Namun, Josua memperingatkan bahwa pasar akan cenderung lebih berhati-hati pasca-pergantian menteri keuangan, karena hal ini meningkatkan persepsi risiko politik dan kredibilitas fiskal. Apabila menteri keuangan baru mampu menunjukkan kesinambungan kebijakan dan komitmen terhadap disiplin anggaran, investor asing diyakini akan kembali masuk ke pasar SBN. “Sebaliknya, bila komunikasi kebijakan tidak konsisten, risiko outflow dapat menahan penurunan yield lebih lanjut,” terang Josua.
Senada, Kepala Ekonom Bank Central Asia (BCA) David Sumual mengemukakan bahwa investor kini mulai menimbang kembali alokasi aset mereka setelah perombakan kabinet. Prospek jangka panjang, menurut David, sangat bergantung pada persepsi pasar terhadap disiplin fiskal pemerintah yang baru, serta kondisi global, khususnya laju pemotongan suku bunga oleh The Fed.

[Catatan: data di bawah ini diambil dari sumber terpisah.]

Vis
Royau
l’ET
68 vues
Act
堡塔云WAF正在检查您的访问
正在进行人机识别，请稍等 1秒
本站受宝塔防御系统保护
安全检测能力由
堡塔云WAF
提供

David juga menyebut beberapa sentimen yang akan memengaruhi yield SBN hingga akhir tahun, meliputi laju pemotongan suku bunga BI dan The Fed, kondisi fiskal pemerintah, tingkat inflasi, serta yield obligasi negara-negara emerging market lainnya. Ia menegaskan bahwa SBN Indonesia tetap menawarkan yield yang kompetitif. “Proyeksi yield SBN 10 tahun dapat turun ke level 6,32%,” tutup David.
Ringkasan
Pasar obligasi Indonesia bereaksi terhadap penggantian Menteri Keuangan, ditandai dengan kenaikan yield SBN tenor 10 tahun menjadi 6,53%. Kenaikan ini mencerminkan kekhawatiran investor terhadap kredibilitas fiskal pasca-pergantian figur yang dianggap identik dengan disiplin anggaran. Meskipun demikian, tekanan ini dinilai bersifat jangka pendek dan belum mencerminkan perubahan fundamental.
Pergerakan yield SBN hingga akhir 2025 akan dipengaruhi oleh sikap menteri keuangan baru terhadap disiplin fiskal, kebijakan Bank Indonesia terkait suku bunga, kondisi eksternal seperti kebijakan The Fed, dan potensi capital outflow. SBN Indonesia masih menawarkan daya tarik karena real yield yang relatif tinggi dibandingkan negara lain, namun pasar akan lebih berhati-hati dan kesinambungan kebijakan menjadi kunci bagi investor.